* _Exercise goal_: Below is a block of entries; repeat exactly the lines starting at the line that contains "vfov_deg: 2.0" and ending at the line that contains "exposure_s: 1/640", both included.

* _Provided material_:
►
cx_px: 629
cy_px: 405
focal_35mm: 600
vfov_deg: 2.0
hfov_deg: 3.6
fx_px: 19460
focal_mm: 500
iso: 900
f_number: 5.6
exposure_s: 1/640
◄
►
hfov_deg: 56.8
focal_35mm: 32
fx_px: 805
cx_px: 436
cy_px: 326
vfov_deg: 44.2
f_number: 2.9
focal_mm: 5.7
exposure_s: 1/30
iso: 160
◄
* _Output_:
vfov_deg: 2.0
hfov_deg: 3.6
fx_px: 19460
focal_mm: 500
iso: 900
f_number: 5.6
exposure_s: 1/640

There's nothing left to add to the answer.